Epargne réglementée : la Caisse des Dépôts rappelée à l’ordre par la Cour des comptes

Dans son rapport sur l’épargne réglementée publié lundi 5 septembre, la Cour des comptes met en garde la Caisse des Dépôts et Consignations (nouveau groupe CDC) quant au respect du modèle spécifique du fonds d’épargne. Elle craint notamment que la transformation de la CDC entraîne une « fongibilisation du fonds d'épargne dans le cadre d'une stratégie globale de groupe ».

L’épargne réglementée, une particularité française

L’épargne réglementée, comme le rappelle la Cour des comptes dans son rapport, est « une particularité française qui a peu d’équivalents en Europe ».

Elle regroupe plusieurs produits d’épargne dont les conditions de fonctionnement sont établies par l’État : le Livret A, le Livret bleu, le Livret de développement durable et solidaire (LDDS), le Livret d’épargne populaire (LEP), le compte d’épargne logement (CEL), le plan d’épargne logement (PEL), le Livret jeune et le Livret d’épargne entreprise (LEE).

La rémunération de ces produits est encadrée par les pouvoirs publics, et « suit l’évolution générale des taux d’intérêt et de l’inflation ». Par ailleurs, le Livret jeune, le LEP, le LDDS et le Livret A bénéficient d’une exonération fiscale et sociale.

La Cour des comptes souligne dans son rapport le caractère stable des produits d’épargne réglementée, qui présentent plusieurs atouts pour les banques : d’une part, « le capital est garanti par l’État et ne pèse pas sur leurs fonds propres », d’autre part, « la gestion de la liquidité relève du fonds d’épargne ».

Le nouveau groupe CDC et sa gestion du fonds d’épargne

La gestion du fonds d’épargne a été confiée à la Caisse des Dépôts dès 1837. Comme le rappelle la Cour des comptes, « les prêts octroyés par le fonds d’épargne ont accompagné nombre de grandes politiques publiques d’investissement d’intérêt général : logement social, développement du rail, électrification ».

La loi assure l’autonomie de la gestion du fonds d’épargne, et le cadre de gestion est fixé par un accord entre la CDC et les pouvoirs publics.
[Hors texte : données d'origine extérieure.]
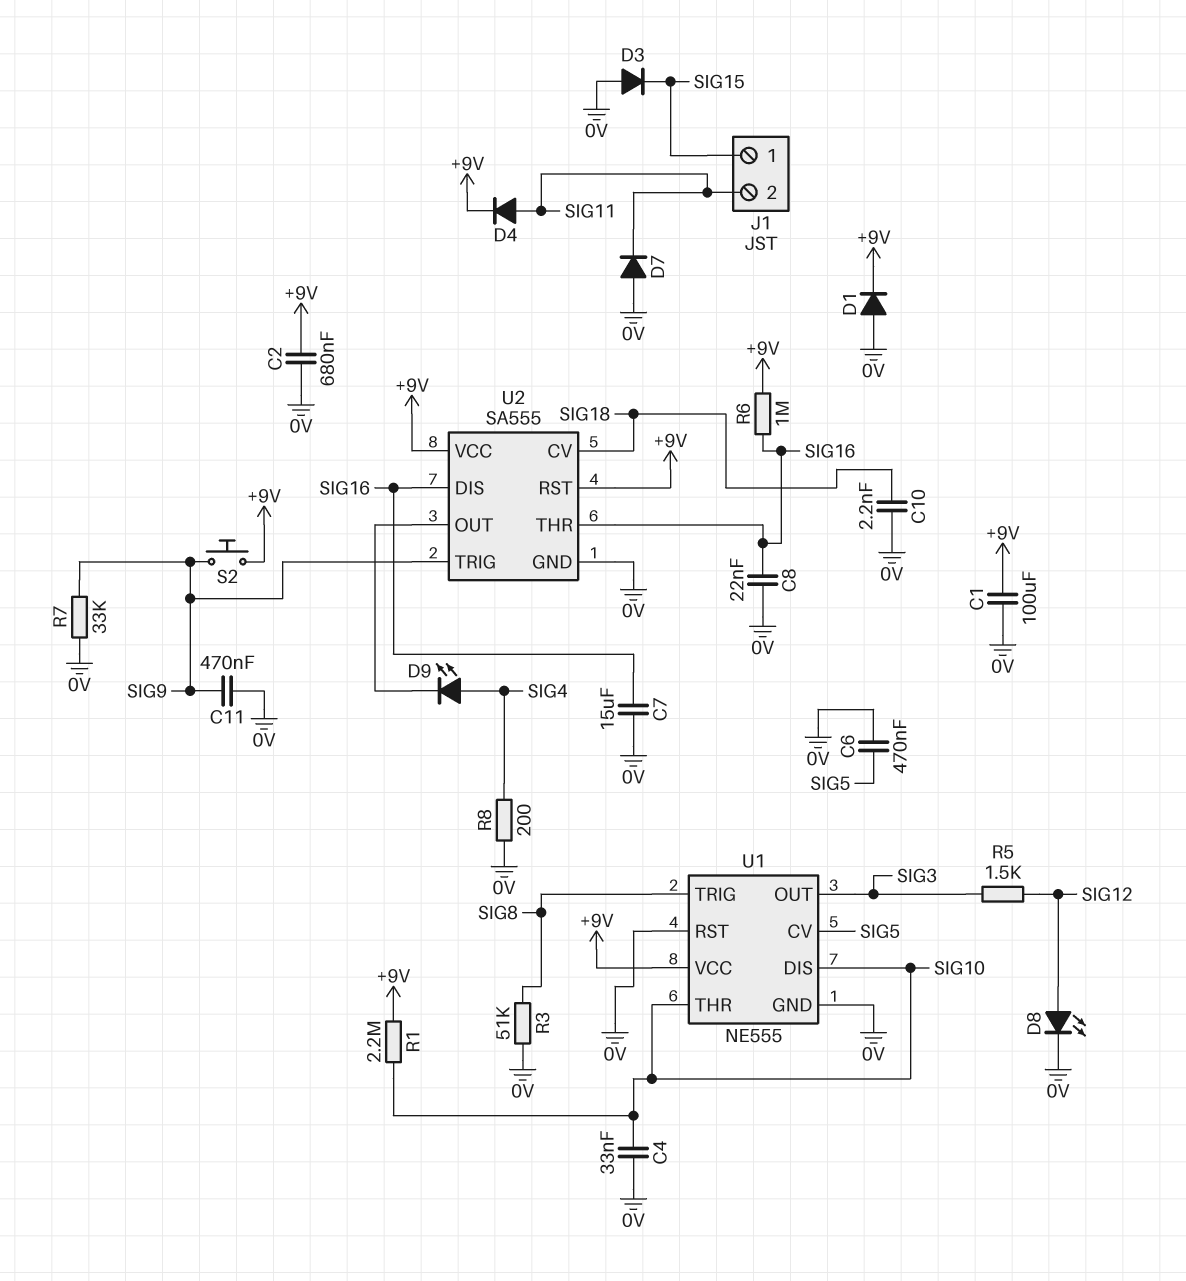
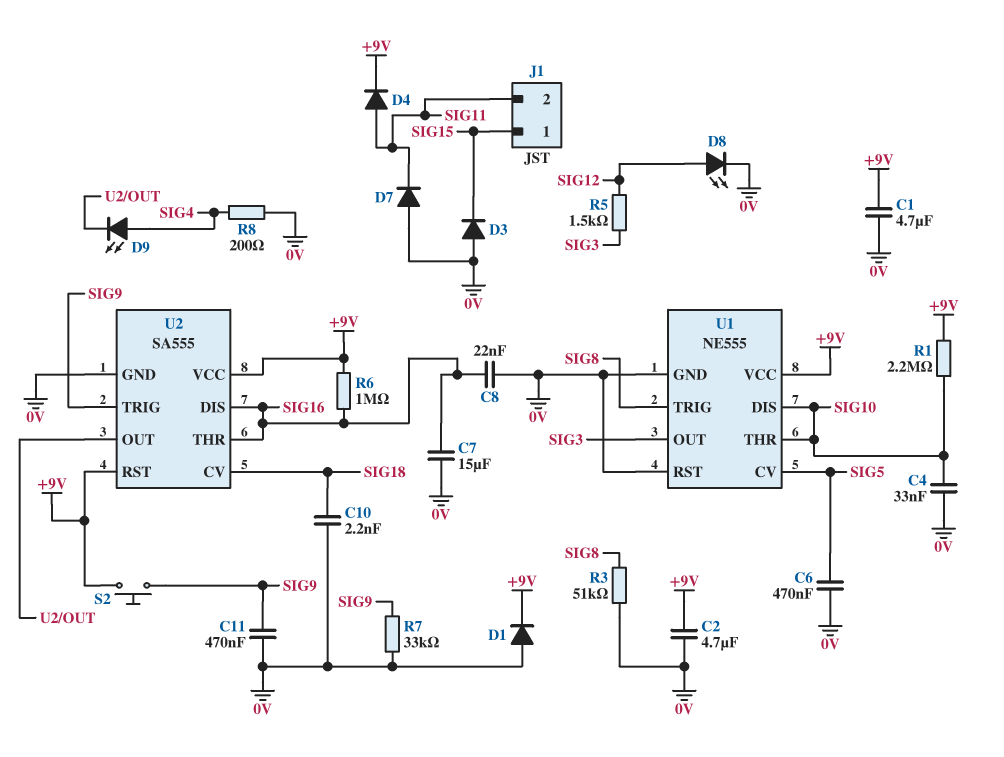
C1: 100uF (+9V, 0V) -> 4.7uF (+9V, 0V)
C2: 680nF (+9V, 0V) -> 4.7uF (+9V, 0V)

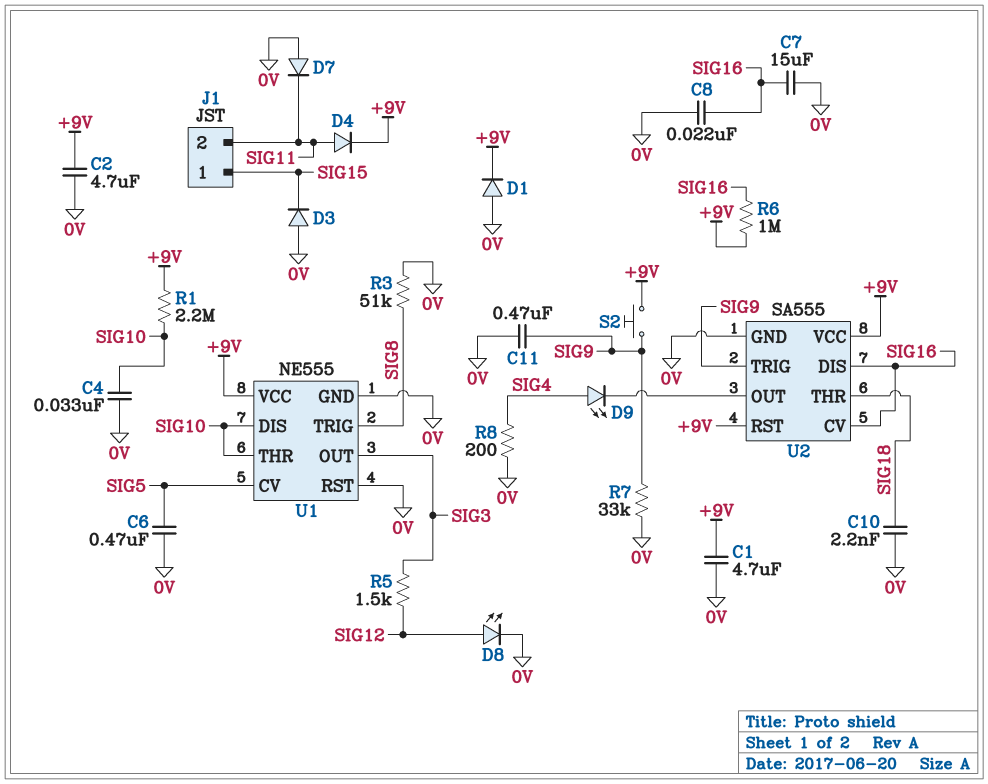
U2 pin CV: SIG18 -> SIG16
U2 pin THR: SIG16 -> SIG18

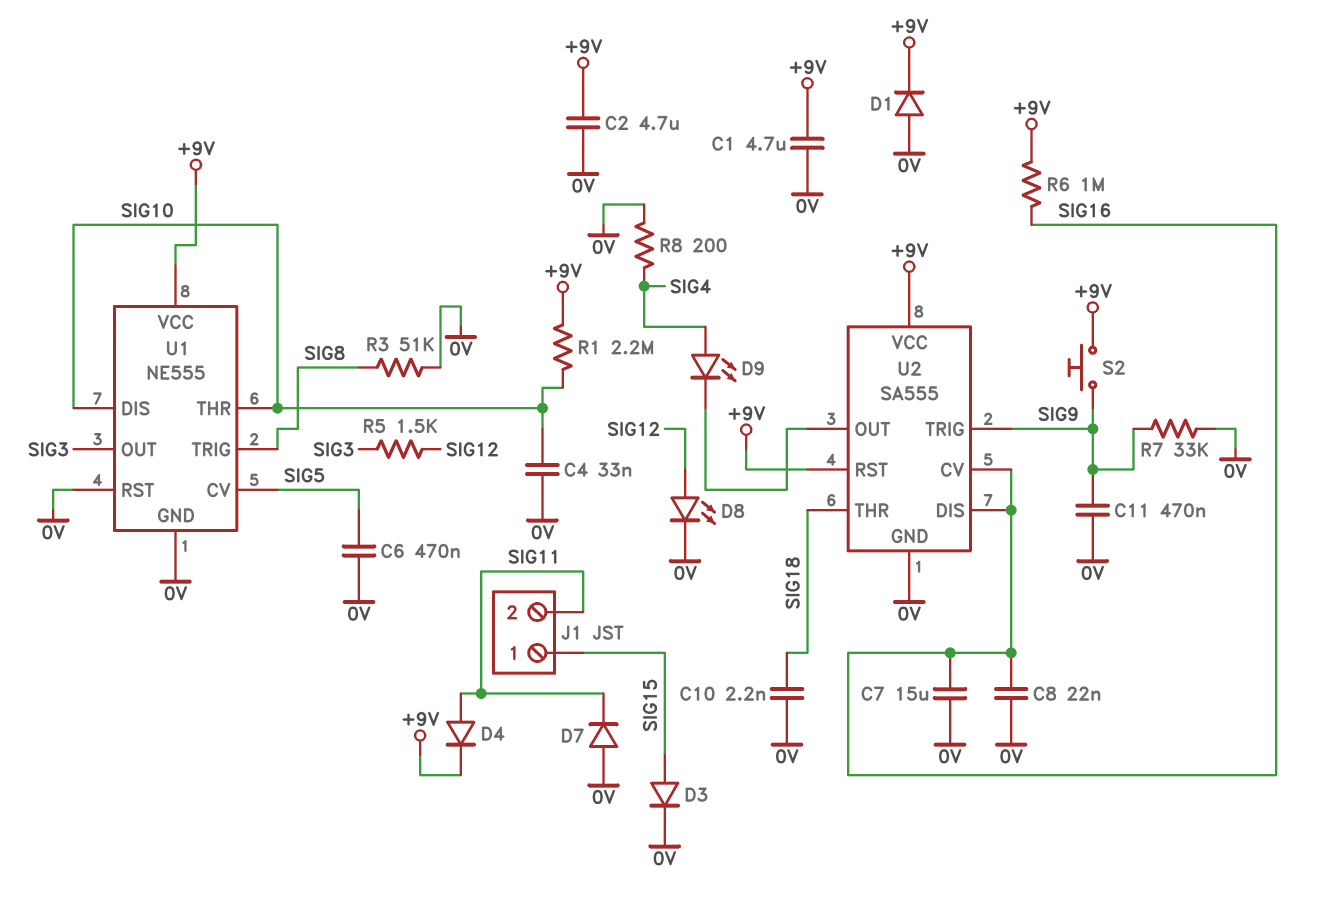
D3: diode (A 0V, K SIG15) -> diode (A SIG15, K 0V)

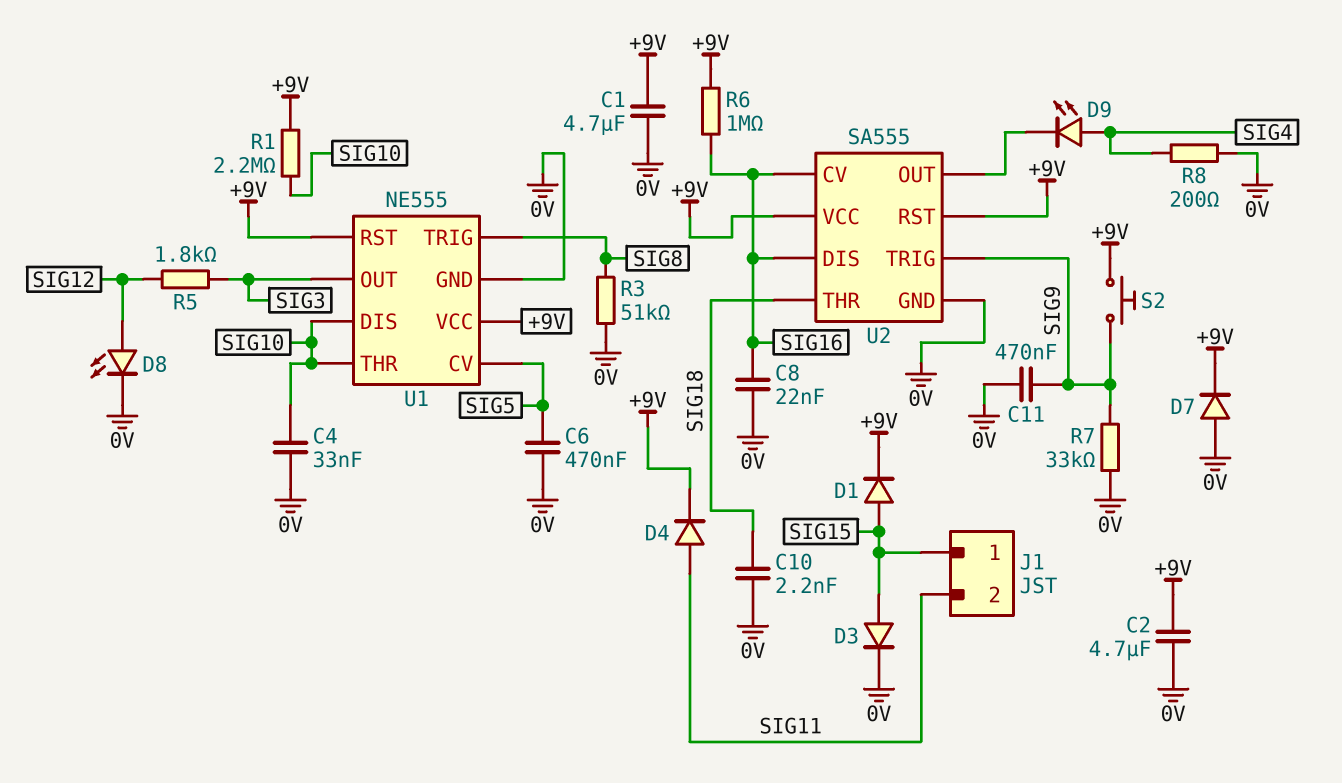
C7: 15uF (0V, SIG16) -> none
D1: diode (A 0V, K +9V) -> diode (A SIG15, K +9V)
D7: diode (A 0V, K SIG11) -> diode (A 0V, K +9V)
R5: 1.5k (SIG3, SIG12) -> 1.8k (SIG3, SIG12)
U1 pin RST: 0V -> +9V

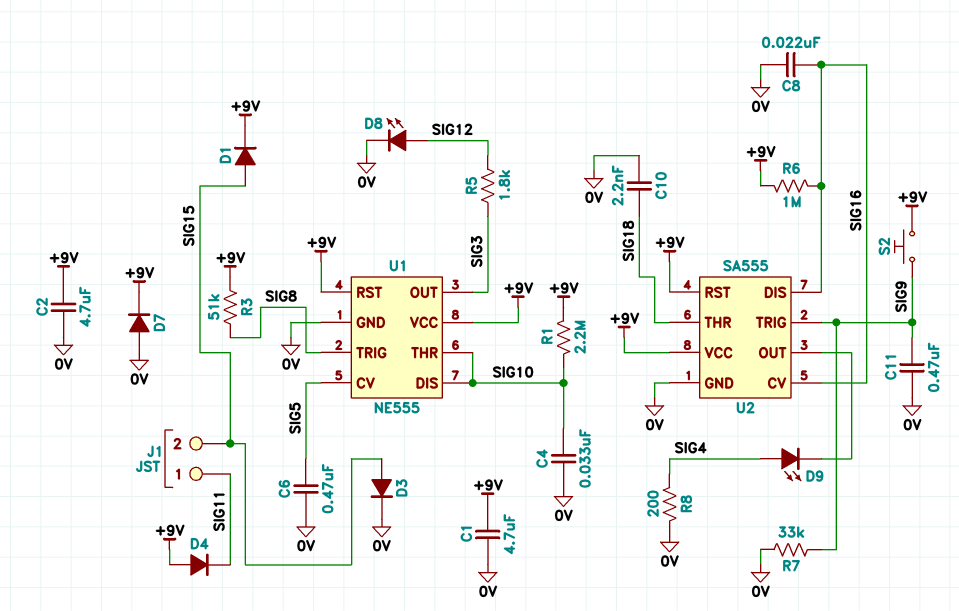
D4: diode (A SIG11, K +9V) -> diode (A +9V, K SIG11)
J1 pin 1: SIG15 -> SIG11
J1 pin 2: SIG11 -> SIG15
R3: 51k (0V, SIG8) -> 51k (+9V, SIG8)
La Cour des comptes souligne que la CDC a connu au cours des années passées « plusieurs réorganisations accompagnées de transferts d’activités ». Il résulte de ces transformations que le fonds d’épargne n’est plus « une direction au sens organisationnel du terme ».

Depuis le 4 mars 2020, la Caisse des Dépôts détient 66 % du capital de La Poste, et en est donc l’actionnaire majoritaire.

Or, d’après la Cour des comptes, « la profonde transformation de la CDC en un groupe très étendu d’activités sous mandat, d’activités quasiment industrielles avec La Poste et d’activités bancaires, assurantielles et financières avec la Banque Postale, CNP et BPI France déplace son centre de gravité métiers et déforme sa structure bilantielle ».

Si le fonds d’épargne relève toujours d’un cadre de gestion bien spécifique, la « stratégie globale de groupe » pourrait amener la CDC à « intégrer le fonds d’épargne dans le groupe », ce contre quoi la Cour des comptes met la Caisse des Dépôts en garde.

La CDC, de son côté, a assuré à la Cour des comptes que le fonds d’épargne était séparé de ses autres activités par une « muraille de Chine ». Pourtant, le rapport met en doute cette réalité, expliquant qu’il existait « des relations financières croisées » entre le fonds d’épargne « et la section générale et même certaines filiales du groupe ».

La Cour des comptes alerte tout particulièrement sur le risque que représenterait « la recherche de synergies entre le fonds d’épargne et les autres entités du groupe », ce qui pourrait amener à tenter « de rendre fongible la part centralisée au fonds d’épargne avec l’ensemble des ressources du bancassureur public qu’est devenu le groupe CDC ».

Il est pourtant indispensable, selon le rapport, que le « statut particulier » du fonds d’épargne soit préservé.